REQUIRED WORK:
Please report every line of the data below that contains the word "visible", copying each such line in full.
# START OF SOURCE MATERIAL
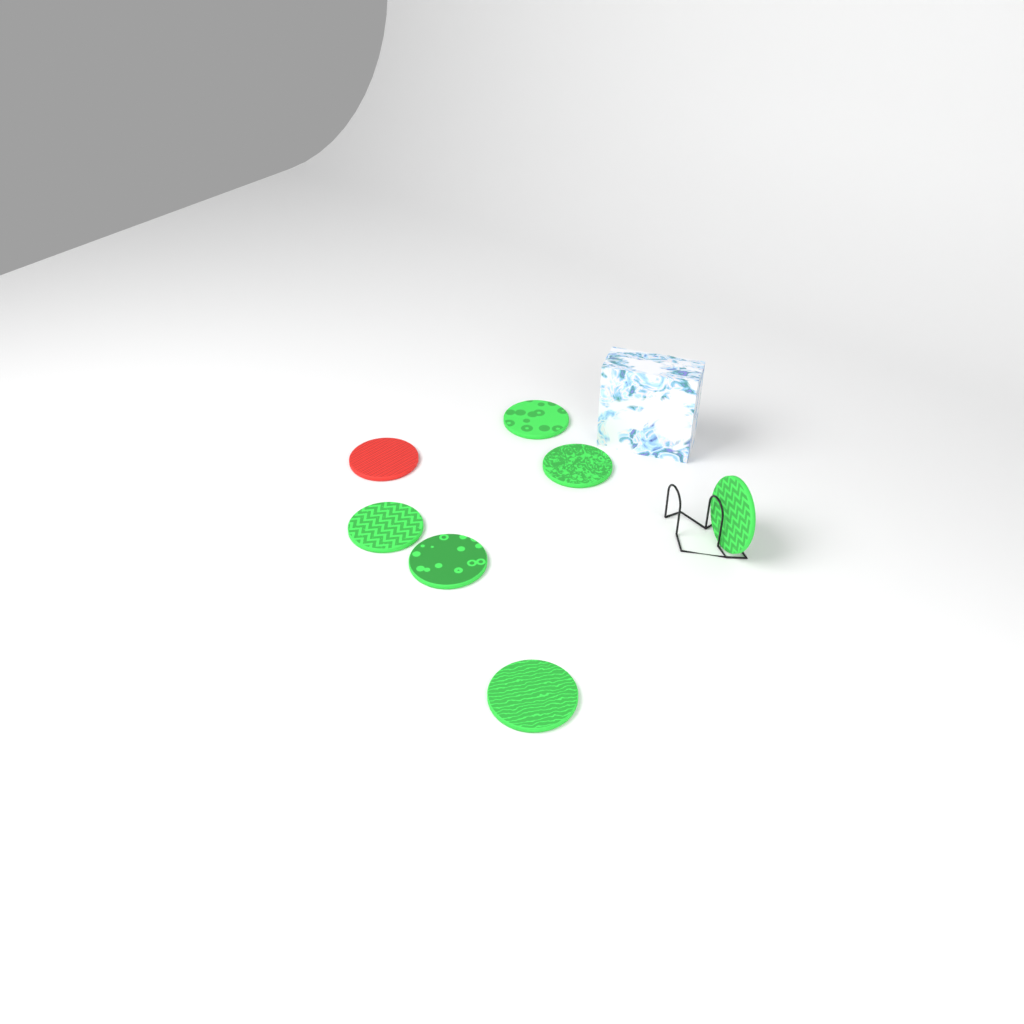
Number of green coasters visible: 6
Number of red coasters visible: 1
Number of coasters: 7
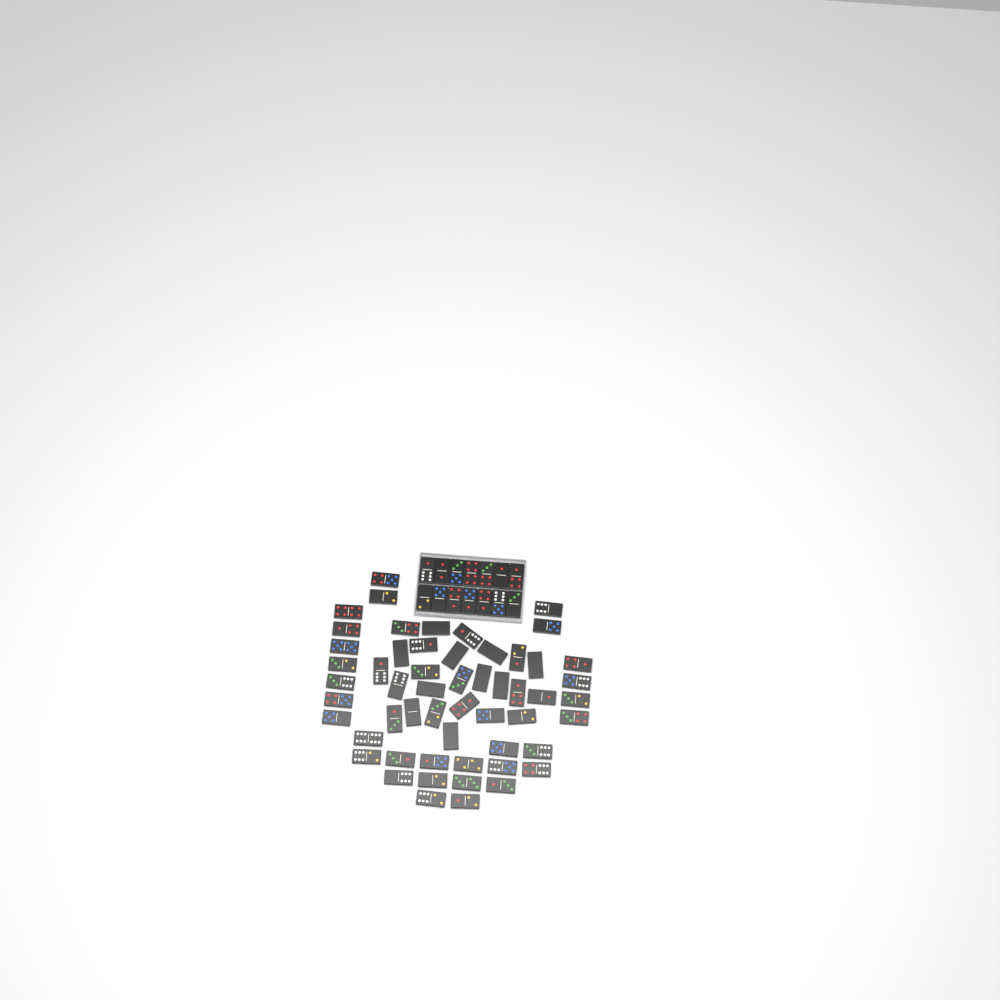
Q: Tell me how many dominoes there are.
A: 69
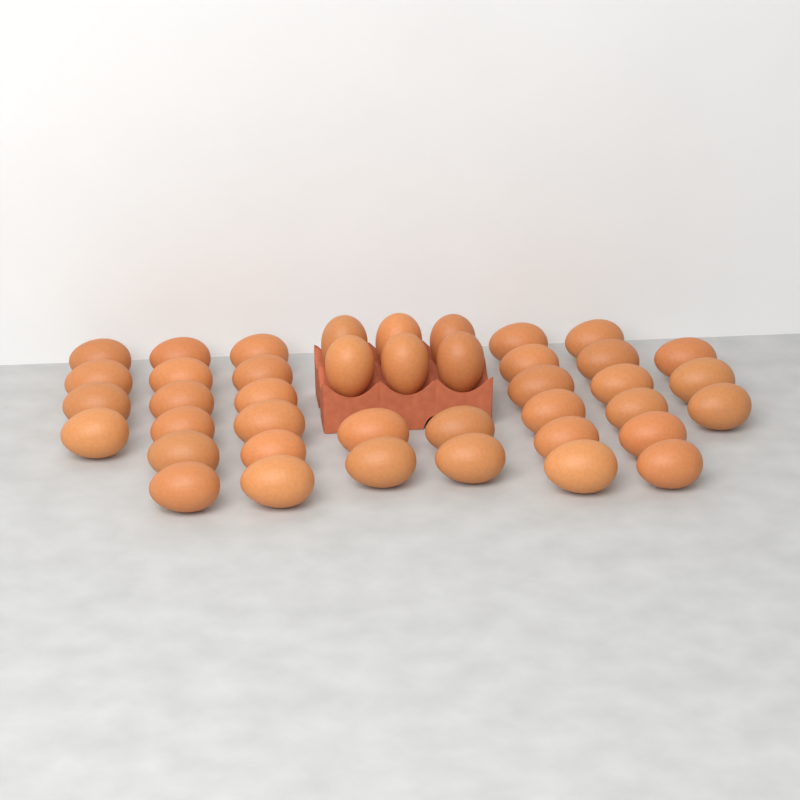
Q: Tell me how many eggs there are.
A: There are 41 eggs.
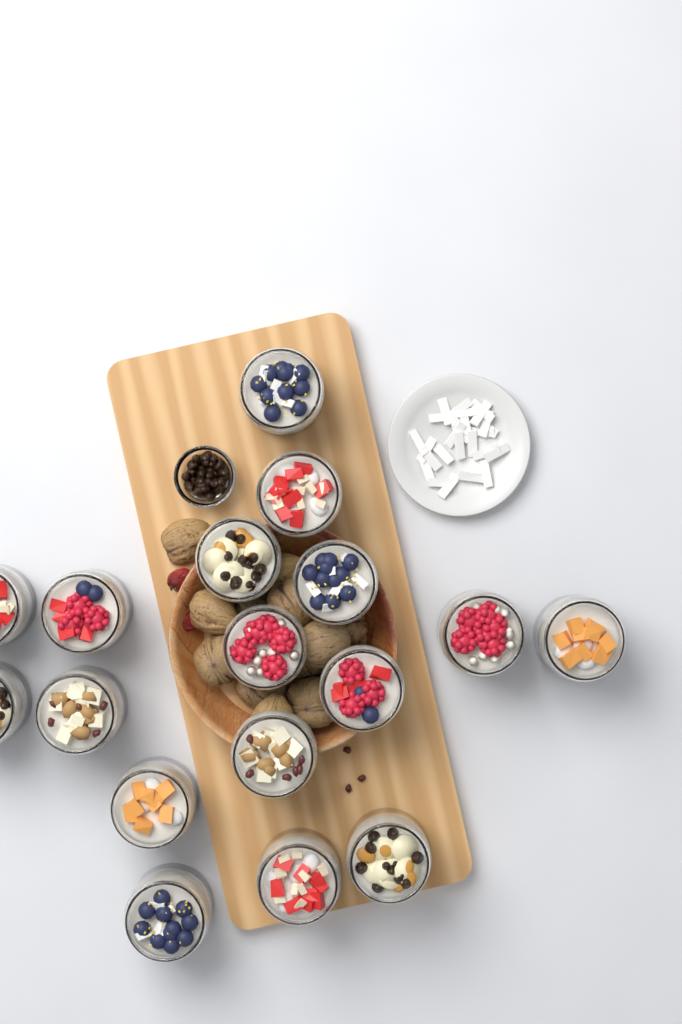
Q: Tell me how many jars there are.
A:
# END OF SOURCE MATERIAL
TASK RESULT:
Number of green coasters visible: 6
Number of red coasters visible: 1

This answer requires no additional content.